DATA FOR THIS TASK:
• • •

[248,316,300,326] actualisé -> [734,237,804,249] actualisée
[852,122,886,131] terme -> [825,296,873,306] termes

• • •

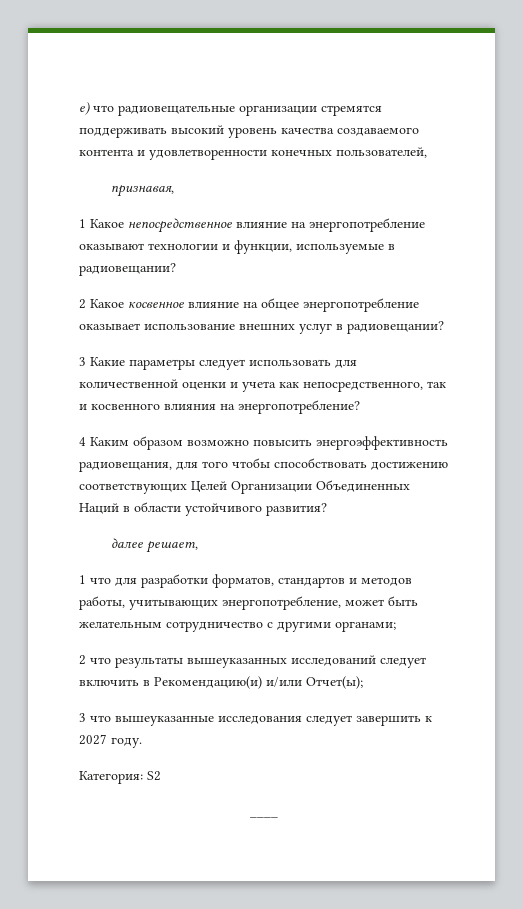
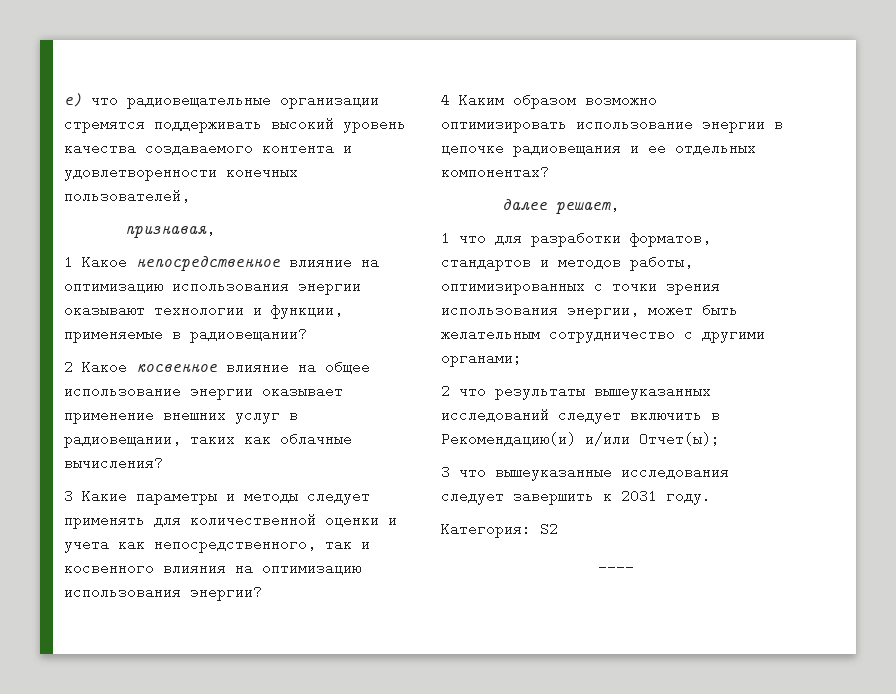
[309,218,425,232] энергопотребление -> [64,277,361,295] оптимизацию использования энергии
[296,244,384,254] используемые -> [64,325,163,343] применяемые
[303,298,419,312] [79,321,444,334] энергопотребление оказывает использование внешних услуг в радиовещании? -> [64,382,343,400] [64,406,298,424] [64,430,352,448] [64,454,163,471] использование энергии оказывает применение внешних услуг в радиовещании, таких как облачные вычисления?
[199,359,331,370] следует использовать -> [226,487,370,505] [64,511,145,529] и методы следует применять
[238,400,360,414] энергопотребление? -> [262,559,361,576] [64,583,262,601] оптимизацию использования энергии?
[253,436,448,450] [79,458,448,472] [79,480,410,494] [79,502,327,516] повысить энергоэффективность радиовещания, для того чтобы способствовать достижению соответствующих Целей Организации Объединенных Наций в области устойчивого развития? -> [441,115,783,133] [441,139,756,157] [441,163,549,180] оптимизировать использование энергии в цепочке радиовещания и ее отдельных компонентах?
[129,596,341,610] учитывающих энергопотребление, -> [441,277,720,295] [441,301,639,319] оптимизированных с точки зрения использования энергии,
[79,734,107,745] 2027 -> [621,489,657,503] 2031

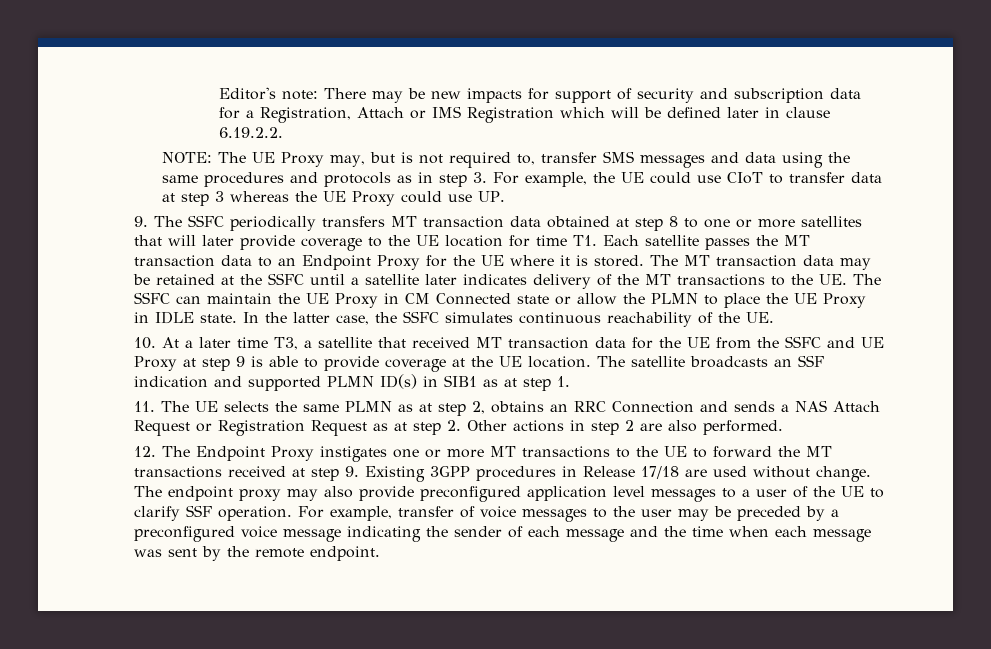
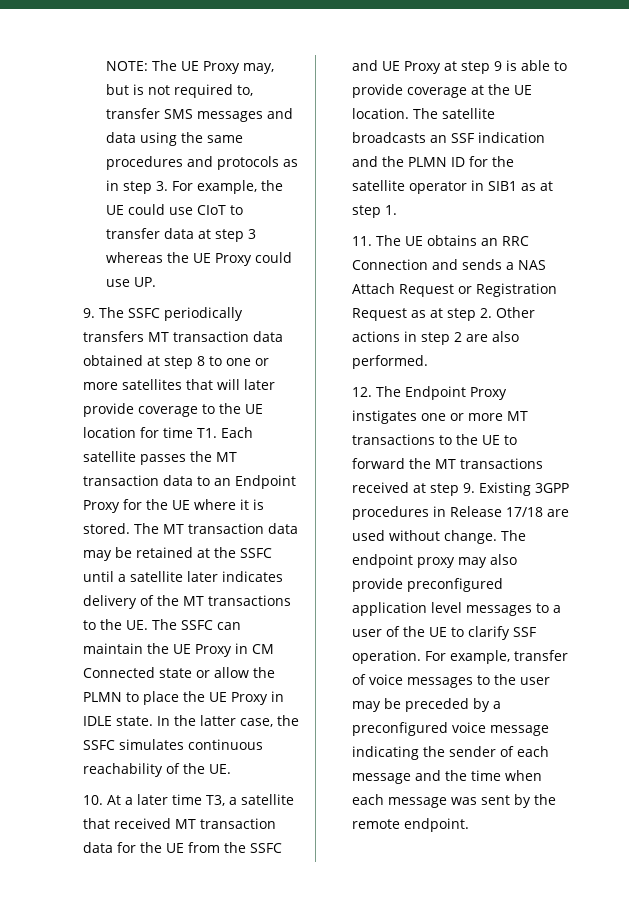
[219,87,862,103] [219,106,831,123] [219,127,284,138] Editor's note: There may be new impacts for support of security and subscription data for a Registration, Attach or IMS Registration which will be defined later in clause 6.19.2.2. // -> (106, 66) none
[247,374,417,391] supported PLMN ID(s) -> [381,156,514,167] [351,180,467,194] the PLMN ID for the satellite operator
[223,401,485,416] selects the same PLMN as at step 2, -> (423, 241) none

• • •

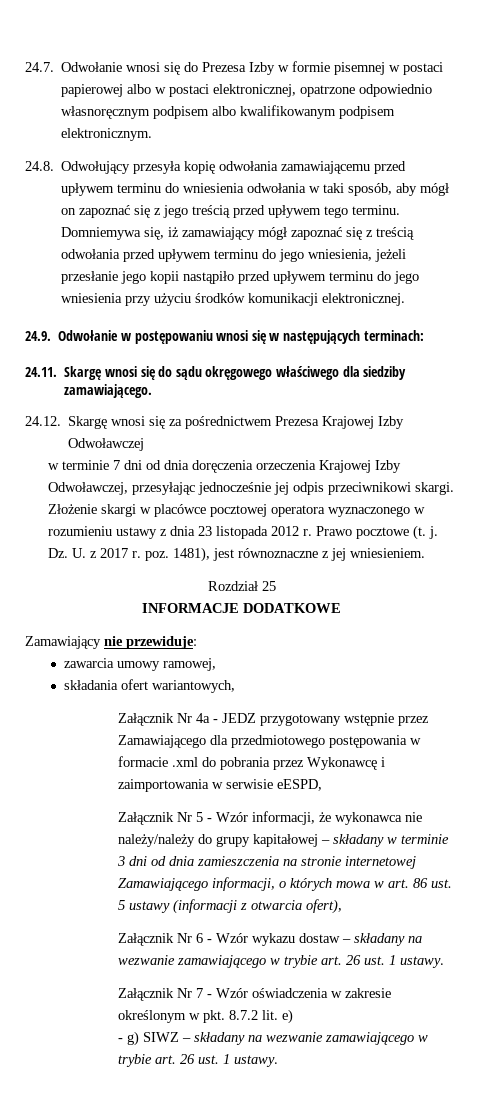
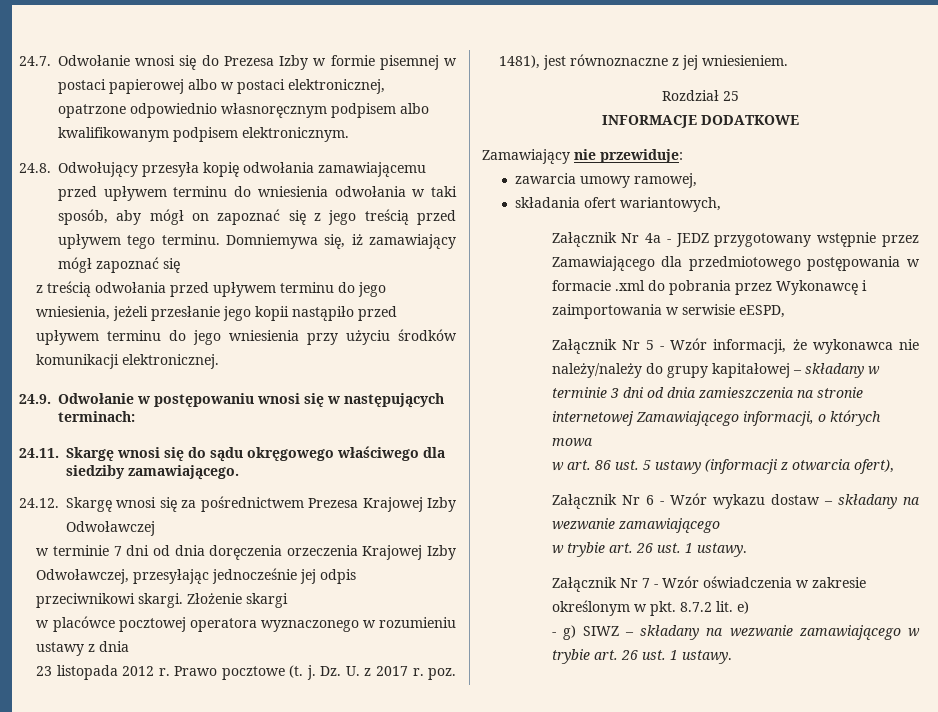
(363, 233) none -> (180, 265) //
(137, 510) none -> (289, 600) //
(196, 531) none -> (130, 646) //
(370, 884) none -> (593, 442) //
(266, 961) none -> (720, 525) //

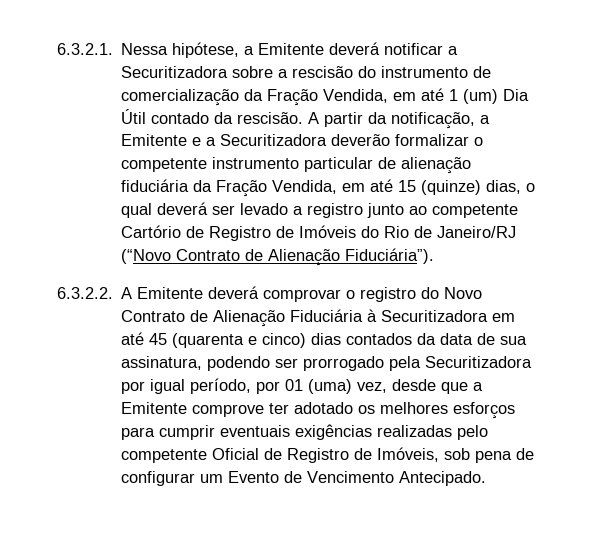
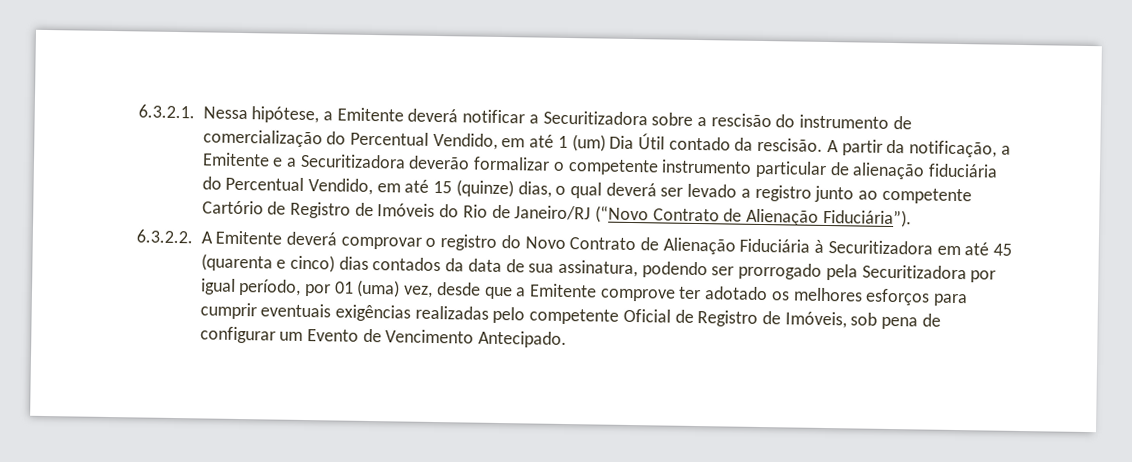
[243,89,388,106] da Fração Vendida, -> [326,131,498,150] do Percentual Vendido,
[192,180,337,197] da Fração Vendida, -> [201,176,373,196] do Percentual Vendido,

• • •

ASSIGNMENT:
What is wanted is an exact copy of the lines above from the one containing "(363, 233) none -> (180, 265) //" through the one containing "[192,180,337,197] da Fração", with no pictures in it.

RESULT FOR THIS EXERCISE:
(363, 233) none -> (180, 265) //
(137, 510) none -> (289, 600) //
(196, 531) none -> (130, 646) //
(370, 884) none -> (593, 442) //
(266, 961) none -> (720, 525) //

[243,89,388,106] da Fração Vendida, -> [326,131,498,150] do Percentual Vendido,
[192,180,337,197] da Fração Vendida, -> [201,176,373,196] do Percentual Vendido,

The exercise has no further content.